Equipping Your Reimagine Journey
My wife is a cook of cooks. It’s safe to say that she doesn’t compare to my mother . . . she actually does it better . . . hands down. Now I don’t want my Mom to know this (Shhh!) but she is a strong number 2 . . . I suspect however that this would not make her feel good at all.
It hasn’t always been this way with Elaine. I remember in 1976, sometime after our June the 5th wedding, as a newly married pastoral couple, inhabiting the 51 Wilson Ave. parsonage in Presque Isle ME, we sat down for a Sunday feast. Roast beef! The smell was tantalizing and we sat down together. Prayer . . . the first slice in my mouth and we were off to the races.
As we talked and as I chewed, and chewed . . . and chewed, the piece of meat just seemed to get bigger. I think, as I look back, that we were both trying to ignore what we were experiencing, but finally the roast overtook our ability to talk . . . and then we had to spit it out and start over.

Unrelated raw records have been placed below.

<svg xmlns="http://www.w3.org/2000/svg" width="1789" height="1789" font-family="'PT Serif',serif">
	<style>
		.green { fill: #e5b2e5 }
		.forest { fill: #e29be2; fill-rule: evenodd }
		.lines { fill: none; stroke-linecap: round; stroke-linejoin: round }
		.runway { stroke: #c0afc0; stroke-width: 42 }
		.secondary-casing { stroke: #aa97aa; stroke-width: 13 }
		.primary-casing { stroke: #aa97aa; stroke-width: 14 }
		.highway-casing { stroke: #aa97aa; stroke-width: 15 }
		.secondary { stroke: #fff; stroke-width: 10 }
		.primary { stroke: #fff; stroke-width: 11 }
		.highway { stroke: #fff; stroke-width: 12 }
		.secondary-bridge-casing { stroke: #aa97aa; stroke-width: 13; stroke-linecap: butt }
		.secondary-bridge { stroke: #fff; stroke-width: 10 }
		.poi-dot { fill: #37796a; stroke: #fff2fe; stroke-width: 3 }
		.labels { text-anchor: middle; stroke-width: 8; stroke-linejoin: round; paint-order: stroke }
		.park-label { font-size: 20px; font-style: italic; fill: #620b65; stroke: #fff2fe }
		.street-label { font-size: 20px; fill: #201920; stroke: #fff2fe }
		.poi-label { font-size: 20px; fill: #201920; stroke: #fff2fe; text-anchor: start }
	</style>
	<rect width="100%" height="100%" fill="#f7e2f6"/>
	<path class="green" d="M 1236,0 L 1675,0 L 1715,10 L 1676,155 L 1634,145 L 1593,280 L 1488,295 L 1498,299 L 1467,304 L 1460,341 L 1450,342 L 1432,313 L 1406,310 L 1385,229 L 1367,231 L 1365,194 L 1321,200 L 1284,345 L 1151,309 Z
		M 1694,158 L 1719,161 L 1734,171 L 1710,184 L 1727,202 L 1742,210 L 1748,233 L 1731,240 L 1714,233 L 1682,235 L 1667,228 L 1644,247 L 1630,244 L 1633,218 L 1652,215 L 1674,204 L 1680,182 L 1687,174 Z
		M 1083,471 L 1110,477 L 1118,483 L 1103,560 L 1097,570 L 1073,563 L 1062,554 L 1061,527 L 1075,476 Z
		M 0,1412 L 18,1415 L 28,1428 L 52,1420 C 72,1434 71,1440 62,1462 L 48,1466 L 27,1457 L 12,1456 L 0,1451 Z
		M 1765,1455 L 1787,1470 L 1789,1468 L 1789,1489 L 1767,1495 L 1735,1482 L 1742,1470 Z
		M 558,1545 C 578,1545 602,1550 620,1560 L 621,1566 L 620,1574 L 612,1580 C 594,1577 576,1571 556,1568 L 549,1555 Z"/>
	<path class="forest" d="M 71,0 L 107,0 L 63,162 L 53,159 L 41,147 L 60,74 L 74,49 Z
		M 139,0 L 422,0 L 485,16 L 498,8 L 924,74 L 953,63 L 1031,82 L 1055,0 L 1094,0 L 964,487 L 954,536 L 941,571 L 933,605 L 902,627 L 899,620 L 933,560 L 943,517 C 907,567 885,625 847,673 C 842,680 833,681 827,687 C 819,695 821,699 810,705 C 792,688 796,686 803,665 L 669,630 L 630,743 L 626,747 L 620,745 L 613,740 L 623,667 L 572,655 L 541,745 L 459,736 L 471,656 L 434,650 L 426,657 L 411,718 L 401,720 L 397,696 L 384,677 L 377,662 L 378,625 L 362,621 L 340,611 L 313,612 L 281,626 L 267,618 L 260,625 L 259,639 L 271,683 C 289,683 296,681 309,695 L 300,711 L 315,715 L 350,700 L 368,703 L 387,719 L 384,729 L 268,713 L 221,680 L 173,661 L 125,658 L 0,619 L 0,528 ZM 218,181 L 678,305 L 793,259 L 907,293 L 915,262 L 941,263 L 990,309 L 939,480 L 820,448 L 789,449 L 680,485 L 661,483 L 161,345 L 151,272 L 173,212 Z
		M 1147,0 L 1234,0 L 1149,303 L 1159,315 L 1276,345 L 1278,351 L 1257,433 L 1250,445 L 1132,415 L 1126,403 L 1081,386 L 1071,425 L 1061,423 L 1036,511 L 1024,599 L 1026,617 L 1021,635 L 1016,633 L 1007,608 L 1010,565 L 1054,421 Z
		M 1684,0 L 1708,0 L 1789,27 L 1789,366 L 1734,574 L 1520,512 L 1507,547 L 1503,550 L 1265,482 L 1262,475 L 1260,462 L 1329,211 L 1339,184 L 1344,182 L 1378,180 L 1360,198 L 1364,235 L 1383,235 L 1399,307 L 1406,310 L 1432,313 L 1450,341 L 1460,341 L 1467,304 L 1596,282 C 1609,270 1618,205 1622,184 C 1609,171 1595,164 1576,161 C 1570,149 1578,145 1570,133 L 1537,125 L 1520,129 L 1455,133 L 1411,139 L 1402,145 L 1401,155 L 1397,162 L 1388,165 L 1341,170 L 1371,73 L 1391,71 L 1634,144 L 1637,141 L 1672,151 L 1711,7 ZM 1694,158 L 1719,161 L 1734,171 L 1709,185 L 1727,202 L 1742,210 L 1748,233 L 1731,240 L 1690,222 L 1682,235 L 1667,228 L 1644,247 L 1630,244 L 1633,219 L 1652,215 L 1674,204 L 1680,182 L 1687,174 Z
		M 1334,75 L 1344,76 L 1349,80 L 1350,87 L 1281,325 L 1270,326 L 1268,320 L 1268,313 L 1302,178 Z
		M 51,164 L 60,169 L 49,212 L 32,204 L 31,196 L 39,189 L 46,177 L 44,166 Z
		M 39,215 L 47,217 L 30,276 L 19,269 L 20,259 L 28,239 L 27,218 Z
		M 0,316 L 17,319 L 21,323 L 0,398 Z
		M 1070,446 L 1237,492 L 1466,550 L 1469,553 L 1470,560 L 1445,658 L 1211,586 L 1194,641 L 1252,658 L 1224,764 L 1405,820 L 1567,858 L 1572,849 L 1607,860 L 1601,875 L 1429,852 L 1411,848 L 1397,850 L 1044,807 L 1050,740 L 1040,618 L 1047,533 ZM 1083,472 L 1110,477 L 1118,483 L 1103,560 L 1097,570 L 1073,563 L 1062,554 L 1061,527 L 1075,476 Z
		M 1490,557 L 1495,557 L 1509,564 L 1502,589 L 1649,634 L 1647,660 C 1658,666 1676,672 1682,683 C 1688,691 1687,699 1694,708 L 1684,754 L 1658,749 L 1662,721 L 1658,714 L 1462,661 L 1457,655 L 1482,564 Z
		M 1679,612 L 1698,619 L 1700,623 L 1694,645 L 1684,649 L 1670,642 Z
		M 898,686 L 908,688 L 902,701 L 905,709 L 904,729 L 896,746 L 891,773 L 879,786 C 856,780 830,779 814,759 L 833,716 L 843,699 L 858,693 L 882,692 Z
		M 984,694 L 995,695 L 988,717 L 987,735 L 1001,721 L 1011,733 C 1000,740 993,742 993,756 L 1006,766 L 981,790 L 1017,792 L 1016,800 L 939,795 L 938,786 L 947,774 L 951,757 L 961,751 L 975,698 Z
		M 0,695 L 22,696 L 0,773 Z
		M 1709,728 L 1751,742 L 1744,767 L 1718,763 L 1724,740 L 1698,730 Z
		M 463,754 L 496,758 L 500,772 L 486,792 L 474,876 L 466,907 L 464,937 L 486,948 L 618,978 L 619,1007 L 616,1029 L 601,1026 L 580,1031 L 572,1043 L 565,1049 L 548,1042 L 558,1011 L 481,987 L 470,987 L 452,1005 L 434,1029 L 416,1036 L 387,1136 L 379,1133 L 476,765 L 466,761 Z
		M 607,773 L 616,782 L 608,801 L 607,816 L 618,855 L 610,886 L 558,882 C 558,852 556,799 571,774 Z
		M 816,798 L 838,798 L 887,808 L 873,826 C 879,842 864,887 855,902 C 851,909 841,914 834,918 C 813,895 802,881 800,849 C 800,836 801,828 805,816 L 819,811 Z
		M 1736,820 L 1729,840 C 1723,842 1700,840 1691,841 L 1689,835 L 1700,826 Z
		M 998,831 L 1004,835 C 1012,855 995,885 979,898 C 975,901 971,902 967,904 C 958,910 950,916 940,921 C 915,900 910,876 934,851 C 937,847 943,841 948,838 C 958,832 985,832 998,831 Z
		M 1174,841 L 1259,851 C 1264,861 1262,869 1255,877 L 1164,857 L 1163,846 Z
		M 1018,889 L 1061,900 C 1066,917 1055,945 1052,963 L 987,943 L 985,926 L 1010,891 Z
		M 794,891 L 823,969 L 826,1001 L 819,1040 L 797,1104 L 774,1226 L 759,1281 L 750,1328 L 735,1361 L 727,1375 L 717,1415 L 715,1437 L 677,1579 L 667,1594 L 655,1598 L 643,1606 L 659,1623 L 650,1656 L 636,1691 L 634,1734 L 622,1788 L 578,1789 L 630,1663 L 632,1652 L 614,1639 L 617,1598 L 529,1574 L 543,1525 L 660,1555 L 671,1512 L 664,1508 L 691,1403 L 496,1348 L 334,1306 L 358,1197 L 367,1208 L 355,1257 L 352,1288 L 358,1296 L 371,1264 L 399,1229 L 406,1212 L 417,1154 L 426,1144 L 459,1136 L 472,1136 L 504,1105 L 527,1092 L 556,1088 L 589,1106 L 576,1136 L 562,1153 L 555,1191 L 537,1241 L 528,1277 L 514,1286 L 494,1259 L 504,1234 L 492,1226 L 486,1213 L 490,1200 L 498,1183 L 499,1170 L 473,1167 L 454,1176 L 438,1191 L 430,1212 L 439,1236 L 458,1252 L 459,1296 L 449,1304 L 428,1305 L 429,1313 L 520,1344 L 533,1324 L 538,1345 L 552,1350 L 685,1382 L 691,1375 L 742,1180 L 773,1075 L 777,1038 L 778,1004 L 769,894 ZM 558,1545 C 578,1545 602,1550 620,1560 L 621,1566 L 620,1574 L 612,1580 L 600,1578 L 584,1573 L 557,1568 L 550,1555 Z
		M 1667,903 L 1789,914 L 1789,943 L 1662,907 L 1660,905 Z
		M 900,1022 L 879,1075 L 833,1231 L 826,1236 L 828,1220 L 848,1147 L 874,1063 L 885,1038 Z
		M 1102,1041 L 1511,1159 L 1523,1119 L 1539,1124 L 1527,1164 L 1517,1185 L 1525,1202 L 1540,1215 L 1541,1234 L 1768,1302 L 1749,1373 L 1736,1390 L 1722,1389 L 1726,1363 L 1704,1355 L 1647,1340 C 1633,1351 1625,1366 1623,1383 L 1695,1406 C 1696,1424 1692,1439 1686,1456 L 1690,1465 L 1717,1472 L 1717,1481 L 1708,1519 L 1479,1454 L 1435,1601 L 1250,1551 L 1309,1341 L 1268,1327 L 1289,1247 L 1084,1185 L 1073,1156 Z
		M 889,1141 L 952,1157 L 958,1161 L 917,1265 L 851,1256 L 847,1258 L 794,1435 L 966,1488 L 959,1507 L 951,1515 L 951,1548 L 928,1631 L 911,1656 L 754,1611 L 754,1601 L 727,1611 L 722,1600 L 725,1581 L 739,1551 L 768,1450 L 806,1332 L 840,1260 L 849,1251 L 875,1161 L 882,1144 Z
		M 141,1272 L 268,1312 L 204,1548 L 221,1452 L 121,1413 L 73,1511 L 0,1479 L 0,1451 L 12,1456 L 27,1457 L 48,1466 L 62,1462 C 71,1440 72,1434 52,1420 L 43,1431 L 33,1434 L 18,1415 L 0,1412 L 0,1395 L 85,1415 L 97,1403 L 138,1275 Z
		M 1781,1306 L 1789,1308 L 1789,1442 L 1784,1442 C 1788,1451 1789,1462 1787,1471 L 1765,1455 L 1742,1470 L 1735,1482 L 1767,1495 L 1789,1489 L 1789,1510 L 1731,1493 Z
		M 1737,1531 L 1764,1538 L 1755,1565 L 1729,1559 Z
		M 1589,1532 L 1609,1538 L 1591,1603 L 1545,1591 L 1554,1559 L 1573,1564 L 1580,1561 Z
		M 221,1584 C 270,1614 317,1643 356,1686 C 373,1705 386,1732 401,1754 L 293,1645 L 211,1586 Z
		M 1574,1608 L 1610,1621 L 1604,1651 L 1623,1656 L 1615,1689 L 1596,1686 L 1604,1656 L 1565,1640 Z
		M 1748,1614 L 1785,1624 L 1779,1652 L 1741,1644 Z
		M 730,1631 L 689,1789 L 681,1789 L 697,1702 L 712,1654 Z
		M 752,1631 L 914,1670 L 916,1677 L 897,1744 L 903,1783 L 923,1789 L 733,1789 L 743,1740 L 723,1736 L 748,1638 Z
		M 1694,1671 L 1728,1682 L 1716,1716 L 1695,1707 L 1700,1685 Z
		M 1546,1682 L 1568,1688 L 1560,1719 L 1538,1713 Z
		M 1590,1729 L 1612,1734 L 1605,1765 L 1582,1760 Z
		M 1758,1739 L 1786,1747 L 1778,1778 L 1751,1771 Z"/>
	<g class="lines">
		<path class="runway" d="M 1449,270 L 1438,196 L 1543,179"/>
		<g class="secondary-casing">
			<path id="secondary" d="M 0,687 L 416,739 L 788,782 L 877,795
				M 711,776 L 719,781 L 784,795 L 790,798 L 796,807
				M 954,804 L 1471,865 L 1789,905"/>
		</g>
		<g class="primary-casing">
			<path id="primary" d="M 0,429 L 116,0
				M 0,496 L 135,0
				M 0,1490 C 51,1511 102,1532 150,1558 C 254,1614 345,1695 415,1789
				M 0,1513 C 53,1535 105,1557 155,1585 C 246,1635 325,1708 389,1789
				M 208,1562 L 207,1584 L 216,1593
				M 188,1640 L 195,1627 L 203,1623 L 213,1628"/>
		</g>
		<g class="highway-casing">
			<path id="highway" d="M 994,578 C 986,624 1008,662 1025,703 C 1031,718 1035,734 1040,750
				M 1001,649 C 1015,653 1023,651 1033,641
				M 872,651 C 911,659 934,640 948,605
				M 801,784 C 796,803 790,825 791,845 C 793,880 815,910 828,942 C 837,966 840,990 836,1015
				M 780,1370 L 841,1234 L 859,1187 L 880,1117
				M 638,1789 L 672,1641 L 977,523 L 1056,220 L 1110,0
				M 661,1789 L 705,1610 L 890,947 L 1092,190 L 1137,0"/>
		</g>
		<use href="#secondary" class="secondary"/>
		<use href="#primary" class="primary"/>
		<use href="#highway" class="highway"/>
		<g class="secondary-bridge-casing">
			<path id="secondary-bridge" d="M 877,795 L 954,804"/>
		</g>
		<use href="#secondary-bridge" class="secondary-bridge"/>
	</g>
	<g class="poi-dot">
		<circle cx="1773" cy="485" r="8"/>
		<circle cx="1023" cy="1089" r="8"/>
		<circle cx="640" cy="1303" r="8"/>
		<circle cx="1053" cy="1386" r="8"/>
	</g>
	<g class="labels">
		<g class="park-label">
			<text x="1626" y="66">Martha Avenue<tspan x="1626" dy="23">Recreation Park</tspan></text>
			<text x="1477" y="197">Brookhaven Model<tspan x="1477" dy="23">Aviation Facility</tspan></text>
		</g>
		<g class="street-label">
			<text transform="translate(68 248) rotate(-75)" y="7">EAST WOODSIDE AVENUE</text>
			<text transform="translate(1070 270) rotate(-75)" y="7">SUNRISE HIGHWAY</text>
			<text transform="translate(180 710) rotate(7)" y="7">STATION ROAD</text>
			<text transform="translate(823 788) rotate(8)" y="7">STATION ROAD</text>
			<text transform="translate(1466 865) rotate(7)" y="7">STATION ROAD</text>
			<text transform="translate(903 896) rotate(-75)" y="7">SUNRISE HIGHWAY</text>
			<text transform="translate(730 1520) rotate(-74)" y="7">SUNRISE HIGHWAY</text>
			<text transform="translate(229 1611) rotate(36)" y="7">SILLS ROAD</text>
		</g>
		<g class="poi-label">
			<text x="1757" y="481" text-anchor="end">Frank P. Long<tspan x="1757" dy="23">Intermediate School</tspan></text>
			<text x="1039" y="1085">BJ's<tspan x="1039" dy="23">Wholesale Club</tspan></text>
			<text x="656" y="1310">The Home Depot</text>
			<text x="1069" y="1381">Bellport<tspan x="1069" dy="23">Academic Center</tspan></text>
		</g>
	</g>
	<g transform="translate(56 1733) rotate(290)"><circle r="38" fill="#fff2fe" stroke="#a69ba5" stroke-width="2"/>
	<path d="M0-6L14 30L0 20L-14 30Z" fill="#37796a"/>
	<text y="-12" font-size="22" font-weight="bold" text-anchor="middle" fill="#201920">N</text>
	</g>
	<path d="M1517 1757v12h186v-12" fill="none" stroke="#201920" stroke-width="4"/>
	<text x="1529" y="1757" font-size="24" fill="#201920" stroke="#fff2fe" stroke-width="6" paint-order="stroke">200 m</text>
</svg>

It was a rump roast. The taste was fine but the more that you chewed on it the less likely you were to be able to swallow it. It just got bigger and bigger. My mouth was full and my stomach was empty.
I have found theology to be much the same as rump roast. There are certain things that seem to grow bigger the more that you chew on them. At times in my life, my head has been full and my heart has been empty.
It's not meant to be difficult or complicated or relegated to experts.
I could have starved to death chewing on rump. I could starve to death chewing on theology as well.